* [Task objective]: How many lines in the records below contain "MAHASISWA"? Reply with the number alone.

* [Supplied records]:
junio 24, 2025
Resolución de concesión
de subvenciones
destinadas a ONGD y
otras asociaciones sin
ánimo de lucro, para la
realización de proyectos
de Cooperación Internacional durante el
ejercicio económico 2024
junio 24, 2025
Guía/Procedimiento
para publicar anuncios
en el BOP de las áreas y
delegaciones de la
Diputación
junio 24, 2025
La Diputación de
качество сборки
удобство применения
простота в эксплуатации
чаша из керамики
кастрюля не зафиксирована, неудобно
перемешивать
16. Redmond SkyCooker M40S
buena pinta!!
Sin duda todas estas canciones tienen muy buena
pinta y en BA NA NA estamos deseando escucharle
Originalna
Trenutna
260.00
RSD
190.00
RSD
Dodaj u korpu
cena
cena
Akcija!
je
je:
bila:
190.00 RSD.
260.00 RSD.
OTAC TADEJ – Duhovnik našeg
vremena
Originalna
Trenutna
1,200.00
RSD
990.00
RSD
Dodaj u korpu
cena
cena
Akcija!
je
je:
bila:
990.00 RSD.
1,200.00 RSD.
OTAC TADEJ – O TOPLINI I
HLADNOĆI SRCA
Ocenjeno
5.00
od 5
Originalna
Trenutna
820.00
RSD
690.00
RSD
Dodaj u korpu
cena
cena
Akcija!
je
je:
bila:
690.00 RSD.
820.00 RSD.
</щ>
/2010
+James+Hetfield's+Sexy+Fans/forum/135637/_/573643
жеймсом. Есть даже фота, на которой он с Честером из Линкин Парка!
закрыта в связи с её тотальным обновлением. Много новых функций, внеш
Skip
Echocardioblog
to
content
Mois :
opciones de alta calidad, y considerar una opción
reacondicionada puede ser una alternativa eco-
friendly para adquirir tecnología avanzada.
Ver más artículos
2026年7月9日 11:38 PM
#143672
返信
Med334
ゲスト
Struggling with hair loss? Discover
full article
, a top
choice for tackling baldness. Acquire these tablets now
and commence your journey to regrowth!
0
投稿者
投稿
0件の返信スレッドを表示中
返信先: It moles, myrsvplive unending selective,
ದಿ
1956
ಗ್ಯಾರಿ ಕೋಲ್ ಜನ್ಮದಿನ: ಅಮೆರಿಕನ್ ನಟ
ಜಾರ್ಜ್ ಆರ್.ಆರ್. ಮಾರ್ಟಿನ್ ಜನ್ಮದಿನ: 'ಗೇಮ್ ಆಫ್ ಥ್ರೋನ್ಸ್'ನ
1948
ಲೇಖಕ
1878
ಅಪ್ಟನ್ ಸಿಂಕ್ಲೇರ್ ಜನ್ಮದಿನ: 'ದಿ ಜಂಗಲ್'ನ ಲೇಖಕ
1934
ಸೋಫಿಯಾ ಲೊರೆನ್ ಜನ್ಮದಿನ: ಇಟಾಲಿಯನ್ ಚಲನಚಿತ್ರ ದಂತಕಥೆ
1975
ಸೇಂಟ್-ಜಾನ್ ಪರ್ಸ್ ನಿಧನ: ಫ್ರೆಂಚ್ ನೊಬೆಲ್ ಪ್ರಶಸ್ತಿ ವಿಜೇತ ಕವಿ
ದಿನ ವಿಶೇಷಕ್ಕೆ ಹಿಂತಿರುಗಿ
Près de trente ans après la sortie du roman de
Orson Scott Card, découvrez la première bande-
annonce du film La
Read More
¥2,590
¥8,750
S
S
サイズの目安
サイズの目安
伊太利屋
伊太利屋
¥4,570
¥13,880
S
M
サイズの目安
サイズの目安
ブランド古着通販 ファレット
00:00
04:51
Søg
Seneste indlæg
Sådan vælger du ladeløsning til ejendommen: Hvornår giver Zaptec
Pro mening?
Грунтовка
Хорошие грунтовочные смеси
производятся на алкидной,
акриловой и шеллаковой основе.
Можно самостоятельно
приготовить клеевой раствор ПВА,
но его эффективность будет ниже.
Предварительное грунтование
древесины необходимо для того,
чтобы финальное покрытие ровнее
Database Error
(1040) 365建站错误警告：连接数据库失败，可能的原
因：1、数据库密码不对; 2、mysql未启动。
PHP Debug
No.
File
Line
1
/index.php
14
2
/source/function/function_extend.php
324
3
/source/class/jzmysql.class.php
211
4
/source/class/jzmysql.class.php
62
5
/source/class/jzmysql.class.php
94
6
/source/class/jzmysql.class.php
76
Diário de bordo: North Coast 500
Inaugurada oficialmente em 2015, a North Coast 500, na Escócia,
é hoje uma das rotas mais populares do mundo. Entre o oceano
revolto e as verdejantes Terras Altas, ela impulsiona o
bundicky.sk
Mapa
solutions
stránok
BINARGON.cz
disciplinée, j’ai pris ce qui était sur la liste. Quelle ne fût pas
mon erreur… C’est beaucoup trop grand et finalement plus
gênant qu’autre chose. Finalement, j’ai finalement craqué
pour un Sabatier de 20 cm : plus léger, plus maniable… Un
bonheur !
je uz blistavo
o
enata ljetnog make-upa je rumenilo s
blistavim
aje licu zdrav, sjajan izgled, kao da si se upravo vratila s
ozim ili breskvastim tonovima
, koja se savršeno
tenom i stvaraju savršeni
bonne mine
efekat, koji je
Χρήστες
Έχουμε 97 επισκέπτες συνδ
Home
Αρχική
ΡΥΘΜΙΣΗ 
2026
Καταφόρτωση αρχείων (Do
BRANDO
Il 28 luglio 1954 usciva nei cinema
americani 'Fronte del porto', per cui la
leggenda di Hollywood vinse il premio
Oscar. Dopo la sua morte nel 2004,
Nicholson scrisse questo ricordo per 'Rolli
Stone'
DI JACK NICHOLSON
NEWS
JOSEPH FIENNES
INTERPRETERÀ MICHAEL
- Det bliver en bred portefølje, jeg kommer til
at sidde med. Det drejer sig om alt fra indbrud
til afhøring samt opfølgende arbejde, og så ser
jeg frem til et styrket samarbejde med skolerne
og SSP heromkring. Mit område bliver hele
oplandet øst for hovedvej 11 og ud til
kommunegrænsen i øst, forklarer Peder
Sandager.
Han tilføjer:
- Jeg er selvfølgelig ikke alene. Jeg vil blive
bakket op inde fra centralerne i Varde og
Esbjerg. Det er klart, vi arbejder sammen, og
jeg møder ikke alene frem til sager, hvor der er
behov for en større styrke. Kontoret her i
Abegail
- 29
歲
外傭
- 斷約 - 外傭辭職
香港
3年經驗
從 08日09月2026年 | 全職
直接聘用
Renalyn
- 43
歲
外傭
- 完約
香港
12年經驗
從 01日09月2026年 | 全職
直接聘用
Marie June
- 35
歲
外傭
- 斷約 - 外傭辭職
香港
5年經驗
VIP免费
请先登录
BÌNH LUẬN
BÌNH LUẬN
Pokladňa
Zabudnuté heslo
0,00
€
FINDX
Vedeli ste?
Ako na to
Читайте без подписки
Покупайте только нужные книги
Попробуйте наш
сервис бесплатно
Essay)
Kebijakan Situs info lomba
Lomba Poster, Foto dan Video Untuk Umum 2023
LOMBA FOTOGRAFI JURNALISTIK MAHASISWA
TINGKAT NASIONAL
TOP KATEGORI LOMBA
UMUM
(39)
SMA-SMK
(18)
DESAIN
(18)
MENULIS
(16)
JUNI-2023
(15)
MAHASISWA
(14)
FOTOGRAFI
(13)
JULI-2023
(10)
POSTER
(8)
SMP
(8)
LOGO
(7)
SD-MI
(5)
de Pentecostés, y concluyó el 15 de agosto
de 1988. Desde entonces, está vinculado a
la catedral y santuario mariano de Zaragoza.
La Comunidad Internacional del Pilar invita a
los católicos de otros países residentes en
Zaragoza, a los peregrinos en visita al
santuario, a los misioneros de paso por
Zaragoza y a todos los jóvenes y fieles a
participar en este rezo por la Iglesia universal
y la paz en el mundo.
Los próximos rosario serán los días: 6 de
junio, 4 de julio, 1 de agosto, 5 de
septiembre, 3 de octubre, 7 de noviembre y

* [Task answer]: 2